Das Opernhaus hat für diese eher kleine Partie den gefeierten Tenor Rolando Villazón verpflichtet, doch trotz diesem Magneten blieben an der Premiere etliche Plätze leer. Der Star gibt sich betont bescheiden und engagiert und lässt all seinen Charme spielen. Die Skepsis gegenüber seiner stimmlichen Verfassung sollte sich leider als berechtigt erweisen. Die Höhe hat ihren Glanz eingebüsst, der Mittellage fehlt es an farblichen Schattierungen, die tiefen Töne werden bloss markiert, und den Koloraturen hört man an, dass sie nicht seine Spezialität sind. So sieht sich der König von seinem Berater Agenore bald in den Schatten gestellt. Der junge Tenor Benjamin Bernheim hat alles, was man sich von einem Mozart-Tenor wünscht: Leichtigkeit des Ansatzes, Agilität, ein helles, klares Timbre.

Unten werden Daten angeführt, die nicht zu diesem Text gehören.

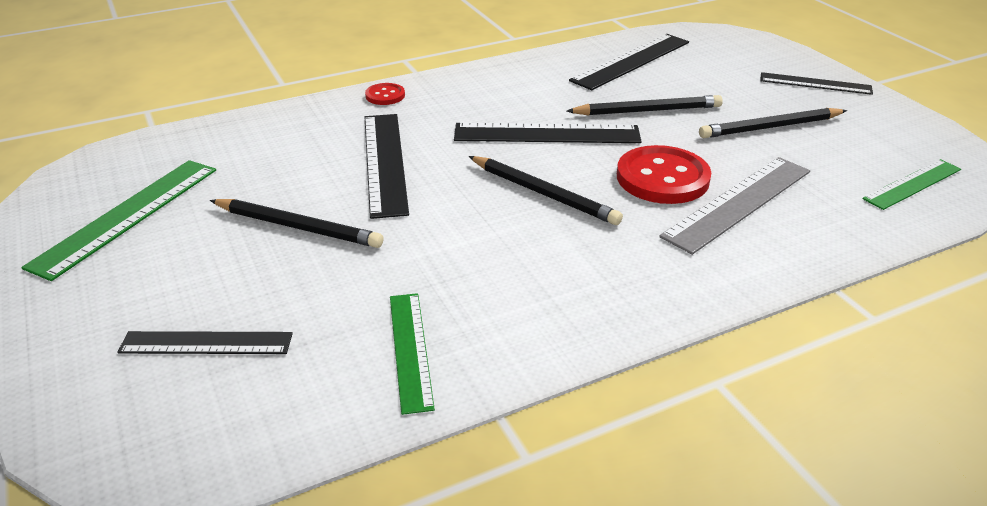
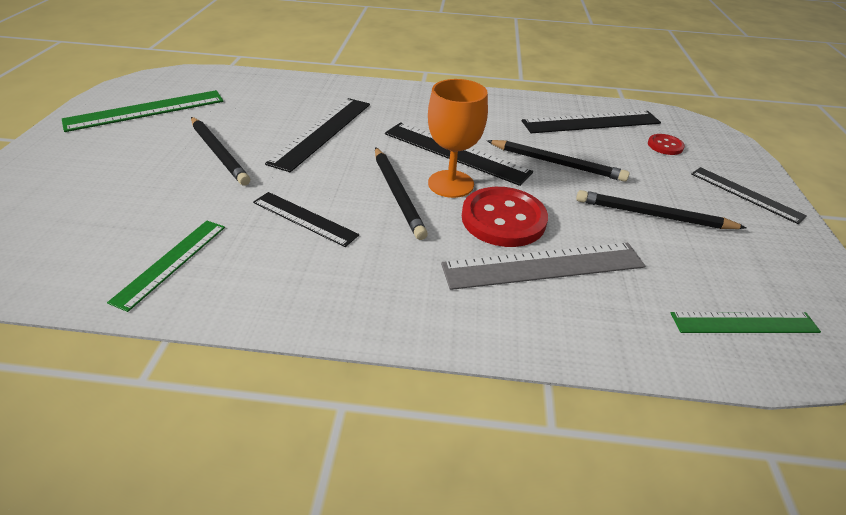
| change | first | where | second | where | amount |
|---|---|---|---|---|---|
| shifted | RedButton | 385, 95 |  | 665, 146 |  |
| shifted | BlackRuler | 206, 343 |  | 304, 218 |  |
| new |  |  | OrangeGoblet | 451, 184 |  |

Sein Pendant bei den Frauenstimmen ist Martina Janková in der Kastratenrolle des Aminta. Zum reinen Wohlklang ihres Soprans, den ein starkes Vibrato nur geringfügig beeinträchtigt, gesellen sich bei ihr die Innigkeit und Natürlichkeit des Ausdrucks. Malin Hartelius tut sich mit der Partie der Elisa etwas schwerer, an Kultiviertheit erweist sie sich ihrer Kollegin aber als durchaus ebenbürtig, und wie jede der Frauenstimmen, auch die etwas dunklere, härtere von Sandra Trattnigg (Tamiri), ihr eigenes, charakteristisches Timbre entfaltet, wie die Aufführung insgesamt den Ensemblegeist pflegt, das macht die eigentliche Qualität dieser Einstudierung aus. Zu verdanken ist dies auch dem Regisseur. Grischa Asagaroff, der sich nach mehr als dreissigjähriger enger Verbundenheit mit dem Haus – seit 1991 als Betriebsdirektor und vielbeschäftigter Regisseur – verabschiedet und mit Alexander Pereira nach Salzburg zieht, will mit seiner letzten Zürcher Inszenierung nochmals an seinen Mentor Jean-Pierre Ponnelle erinnern. Die barocke Brunnenanlage mit Grotte, die er sich von Luigi Perego hat bauen lassen, könnte tatsächlich von diesem entworfen sein und lässt erkennen, dass «Il re pastore» keine richtige Oper, sondern eine «azione teatrale» ist, die man sich vor lauschiger Kulisse auch halbszenisch oder konzertant aufgeführt denken kann. Die Kostüme, auf denen Schäferszenen nach Bildern von Boucher und Fragonard zu erkennen sind, hätte der grosse Ästhet Ponnelle aber wohl unbedruckt gelassen.